-- INPUT FOR THIS TASK --
────────────────

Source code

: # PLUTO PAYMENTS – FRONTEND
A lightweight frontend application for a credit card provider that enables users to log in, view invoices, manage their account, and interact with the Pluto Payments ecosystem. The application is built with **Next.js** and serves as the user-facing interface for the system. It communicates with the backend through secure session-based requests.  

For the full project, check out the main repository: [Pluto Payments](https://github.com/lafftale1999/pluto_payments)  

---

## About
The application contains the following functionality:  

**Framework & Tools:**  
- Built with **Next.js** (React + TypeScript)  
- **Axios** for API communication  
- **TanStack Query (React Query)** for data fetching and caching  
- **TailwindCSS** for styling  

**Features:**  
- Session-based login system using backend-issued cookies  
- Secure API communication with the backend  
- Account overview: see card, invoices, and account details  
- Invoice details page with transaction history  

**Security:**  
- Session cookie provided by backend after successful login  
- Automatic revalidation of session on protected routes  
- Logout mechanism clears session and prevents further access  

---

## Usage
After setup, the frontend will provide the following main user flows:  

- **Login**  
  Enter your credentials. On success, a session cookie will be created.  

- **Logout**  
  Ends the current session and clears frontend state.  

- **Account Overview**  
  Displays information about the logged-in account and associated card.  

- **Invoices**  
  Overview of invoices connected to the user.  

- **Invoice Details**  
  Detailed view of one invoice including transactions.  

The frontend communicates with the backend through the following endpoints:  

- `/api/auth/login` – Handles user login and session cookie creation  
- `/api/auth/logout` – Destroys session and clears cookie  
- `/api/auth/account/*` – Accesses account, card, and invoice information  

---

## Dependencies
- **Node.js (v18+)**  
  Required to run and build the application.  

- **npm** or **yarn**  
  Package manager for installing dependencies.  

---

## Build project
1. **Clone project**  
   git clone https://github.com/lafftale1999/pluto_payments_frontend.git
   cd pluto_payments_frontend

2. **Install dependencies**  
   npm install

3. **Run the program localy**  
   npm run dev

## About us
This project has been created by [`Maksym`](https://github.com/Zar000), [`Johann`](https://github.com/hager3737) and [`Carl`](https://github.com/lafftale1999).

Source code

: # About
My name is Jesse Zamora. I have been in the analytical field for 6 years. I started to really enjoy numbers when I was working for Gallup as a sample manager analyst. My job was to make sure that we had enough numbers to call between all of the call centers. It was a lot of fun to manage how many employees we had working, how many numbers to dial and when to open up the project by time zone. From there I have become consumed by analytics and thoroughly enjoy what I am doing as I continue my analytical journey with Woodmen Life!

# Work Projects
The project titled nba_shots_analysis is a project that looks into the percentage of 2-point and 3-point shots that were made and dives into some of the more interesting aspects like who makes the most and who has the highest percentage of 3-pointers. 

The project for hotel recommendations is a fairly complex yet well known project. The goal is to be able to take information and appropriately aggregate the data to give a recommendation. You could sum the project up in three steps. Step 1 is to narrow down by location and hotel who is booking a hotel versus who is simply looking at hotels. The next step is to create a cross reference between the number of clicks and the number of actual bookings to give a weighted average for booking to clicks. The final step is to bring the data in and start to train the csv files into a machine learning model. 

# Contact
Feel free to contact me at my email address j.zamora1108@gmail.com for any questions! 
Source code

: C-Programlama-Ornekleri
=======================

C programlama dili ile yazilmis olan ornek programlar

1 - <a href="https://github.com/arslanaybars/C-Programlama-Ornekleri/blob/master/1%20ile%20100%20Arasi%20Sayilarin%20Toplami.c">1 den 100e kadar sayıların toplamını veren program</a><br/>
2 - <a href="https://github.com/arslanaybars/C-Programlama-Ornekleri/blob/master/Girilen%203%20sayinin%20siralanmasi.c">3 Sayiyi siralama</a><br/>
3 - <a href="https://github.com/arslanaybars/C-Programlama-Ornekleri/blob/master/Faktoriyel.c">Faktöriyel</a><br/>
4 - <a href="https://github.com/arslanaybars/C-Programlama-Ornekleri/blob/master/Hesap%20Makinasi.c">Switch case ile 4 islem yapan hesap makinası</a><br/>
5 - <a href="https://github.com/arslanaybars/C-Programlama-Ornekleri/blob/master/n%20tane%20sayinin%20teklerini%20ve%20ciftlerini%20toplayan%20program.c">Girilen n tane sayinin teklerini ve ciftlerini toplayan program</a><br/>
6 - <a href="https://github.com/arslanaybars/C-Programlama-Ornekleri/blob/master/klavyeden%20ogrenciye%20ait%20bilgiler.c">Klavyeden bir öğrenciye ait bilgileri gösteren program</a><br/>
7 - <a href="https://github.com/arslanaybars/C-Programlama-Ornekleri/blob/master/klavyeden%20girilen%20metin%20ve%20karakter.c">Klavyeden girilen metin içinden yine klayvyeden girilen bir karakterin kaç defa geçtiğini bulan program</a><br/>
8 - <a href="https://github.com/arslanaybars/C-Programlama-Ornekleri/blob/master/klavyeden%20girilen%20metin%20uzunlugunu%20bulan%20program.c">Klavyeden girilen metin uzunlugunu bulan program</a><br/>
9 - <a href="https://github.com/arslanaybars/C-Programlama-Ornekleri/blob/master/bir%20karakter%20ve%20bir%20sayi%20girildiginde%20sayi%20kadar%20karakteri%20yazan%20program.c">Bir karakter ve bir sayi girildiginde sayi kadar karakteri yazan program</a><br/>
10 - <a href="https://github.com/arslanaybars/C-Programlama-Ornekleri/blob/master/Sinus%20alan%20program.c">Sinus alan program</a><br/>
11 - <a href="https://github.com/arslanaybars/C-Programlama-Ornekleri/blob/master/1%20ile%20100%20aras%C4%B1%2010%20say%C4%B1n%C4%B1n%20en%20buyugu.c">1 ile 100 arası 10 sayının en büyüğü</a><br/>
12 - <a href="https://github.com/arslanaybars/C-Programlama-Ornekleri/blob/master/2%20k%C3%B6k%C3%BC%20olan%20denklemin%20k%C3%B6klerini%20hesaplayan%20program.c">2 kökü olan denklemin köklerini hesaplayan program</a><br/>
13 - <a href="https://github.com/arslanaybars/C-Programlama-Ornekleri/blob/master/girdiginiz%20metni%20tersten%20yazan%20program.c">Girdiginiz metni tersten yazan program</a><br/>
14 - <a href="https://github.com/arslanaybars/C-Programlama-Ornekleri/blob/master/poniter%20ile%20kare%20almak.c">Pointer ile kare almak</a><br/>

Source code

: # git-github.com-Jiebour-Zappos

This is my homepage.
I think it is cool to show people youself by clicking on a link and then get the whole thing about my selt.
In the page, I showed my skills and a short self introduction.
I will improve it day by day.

────────────────

-- EXERCISE OBJECTIVE --
Starting at the line that contains "Overview of invoices" and stopping after the line that contains "The project titled", write out every line exactly as it appears above, and no other line.

-- OUTPUT FOR THIS EXERCISE --
  Overview of invoices connected to the user.  

- **Invoice Details**  
  Detailed view of one invoice including transactions.  

The frontend communicates with the backend through the following endpoints:  

- `/api/auth/login` – Handles user login and session cookie creation  
- `/api/auth/logout` – Destroys session and clears cookie  
- `/api/auth/account/*` – Accesses account, card, and invoice information  

---

## Dependencies
- **Node.js (v18+)**  
  Required to run and build the application.  

- **npm** or **yarn**  
  Package manager for installing dependencies.  

---

## Build project
1. **Clone project**  
   git clone https://github.com/lafftale1999/pluto_payments_frontend.git
   cd pluto_payments_frontend

2. **Install dependencies**  
   npm install

3. **Run the program localy**  
   npm run dev

## About us
This project has been created by [`Maksym`](https://github.com/Zar000), [`Johann`](https://github.com/hager3737) and [`Carl`](https://github.com/lafftale1999).

Source code

: # About
My name is Jesse Zamora. I have been in the analytical field for 6 years. I started to really enjoy numbers when I was working for Gallup as a sample manager analyst. My job was to make sure that we had enough numbers to call between all of the call centers. It was a lot of fun to manage how many employees we had working, how many numbers to dial and when to open up the project by time zone. From there I have become consumed by analytics and thoroughly enjoy what I am doing as I continue my analytical journey with Woodmen Life!

# Work Projects
The project titled nba_shots_analysis is a project that looks into the percentage of 2-point and 3-point shots that were made and dives into some of the more interesting aspects like who makes the most and who has the highest percentage of 3-pointers. 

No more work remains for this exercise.